Come un rito liberatorio
Il bravo giornalista e scrittore Carlo Piano (Genova, 1965) ne Il torto. Diciassette gradini verso l’inferno (271 pagine, 18,50 eurol), per e/o, reinterpreta con stile e sentimento gli atti processuali del processo al feroce assassino Donato Bilancia: le dichiarazioni rese dall’imputato in vari momenti e forme, testimonianze e relazioni, novanta mila pagine di verbali, 65 faldoni di documenti e 80 fascicoli di intercettazione telefoniche. Si era occupato del “mostro” da giovane capocronista in corso d’opera; lo aveva intervistato con un sotterfugio appena catturato; lo aveva reincontrato a Chiavari nel parlatorio prima del processo; si è rivolto alla figlia dell’avvocato difensore d’ufficio per verificare tutte le carte dopo la morte; è tornato sui luoghi dei delitti e ha incontrato chi lo ha conosciuto e chi non avrebbe mai voluto conoscerlo, piangendo con loro. Ha riversato tutto infine, come rito liberatorio, in questo ottimo toccante testo fra true crime e fiction crime dalla parte del raggelante torto (da cui il titolo).
Gironi infernali
Il testo è diviso in tre parti: i primi omicidi nel girone della “vendetta”, gli omicidi delle prostitute nel girone del “cattivo sangue”, l’evoluzione terminale del serial killer nel girone della “matta bestialità”. Un capitolo per ogni delitto (raramente plurimo) e per ognuno dei gradini verso l’inferno (da cui il sottotitolo); in fondo a ogni parte criminale, un capitolo con le impressioni dell’autore rispetto alla “bolgia della memoria”, fino alla cattura e all’epilogo (narrato anche nel prologo).

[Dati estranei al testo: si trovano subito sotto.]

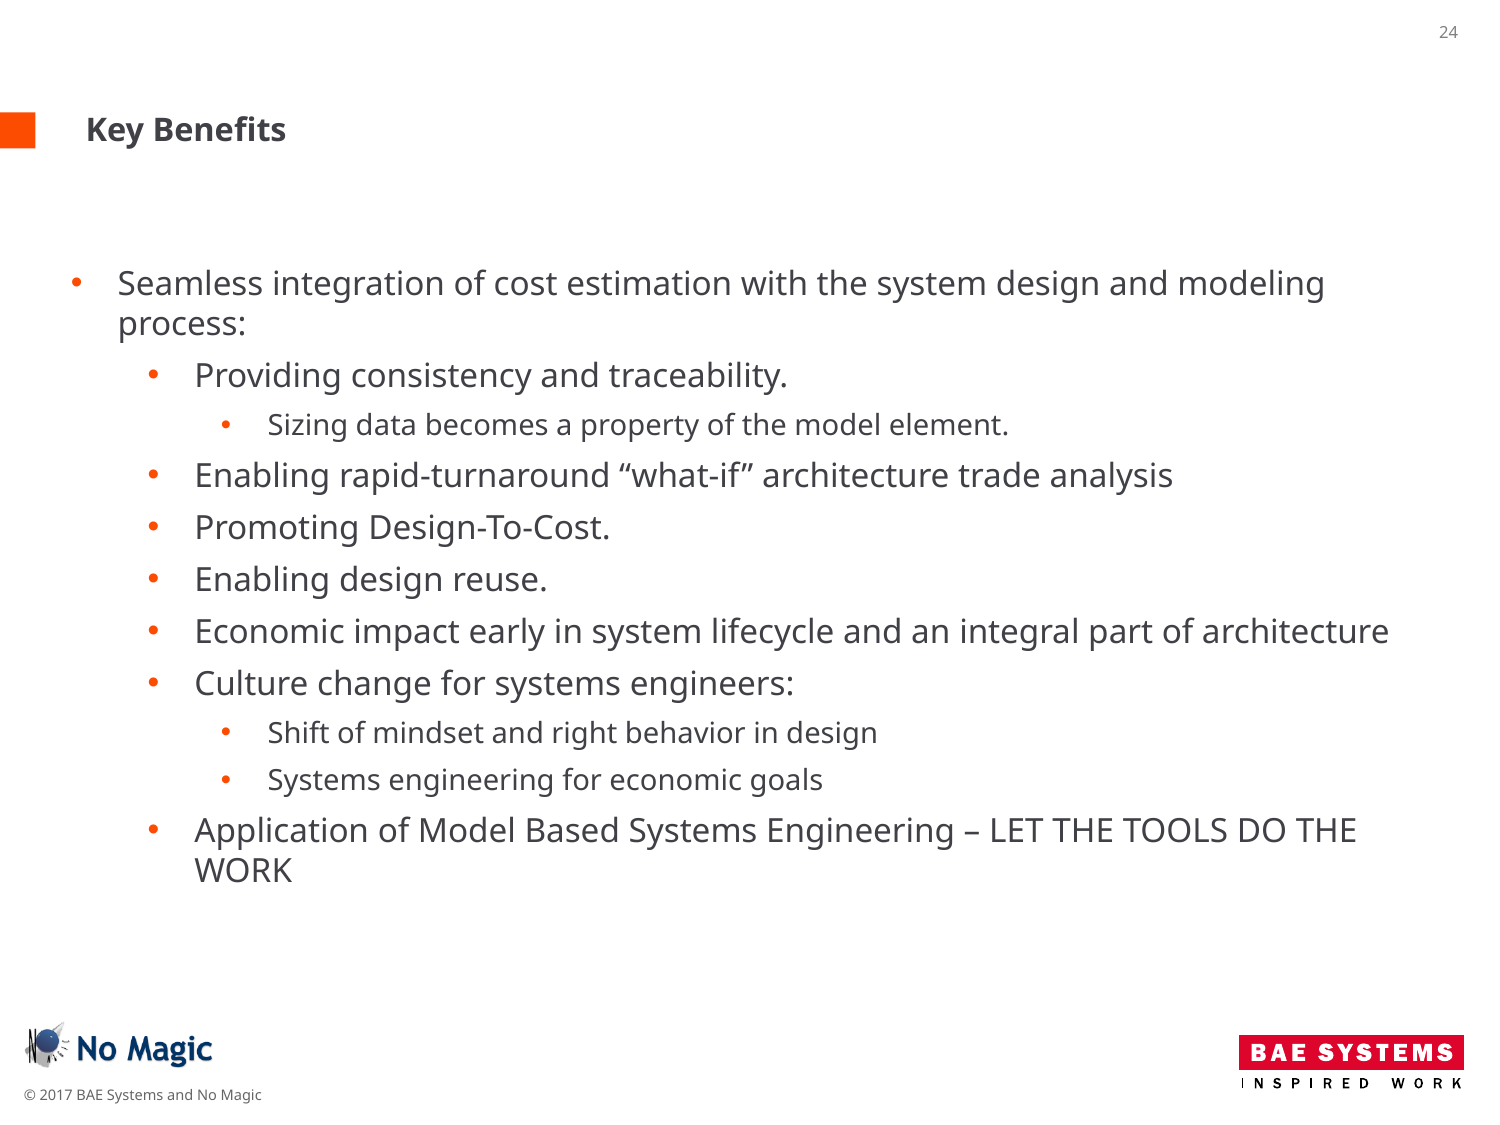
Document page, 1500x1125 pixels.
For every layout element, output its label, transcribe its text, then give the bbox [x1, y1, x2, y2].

list Seamless integration of cost estimation with the system design and modeling process: Providing consistency and traceability. Sizing data becomes a property of the model element. Enabling rapid-turnaround “what-if” architecture trade analysis Promoting Design-To-Cost. Enabling design reuse. Economic impact early in system lifecycle and an integral part of architecture Culture change for systems engineers: Shift of mindset and right behavior in design Systems engineering for economic goals Application of Model Based Systems Engineering – LET THE TOOLS DO THE WORK [70, 262, 1425, 998]
title Key Benefits [70, 105, 1443, 156]
picture [24, 1021, 213, 1068]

Nessuna concessione alle frasi fatte e alle descrizioni trucide, talora i fatti, i deliri e i ricordi spiegano abbastanza. L’opera si è aggiudicata il Premio dei lettori al Noir in festival 2023, il romanzo più votato sul sito (sezione Scerbanenco), la cui 33° edizione è prevista dall’1 al 7 dicembre a Milano.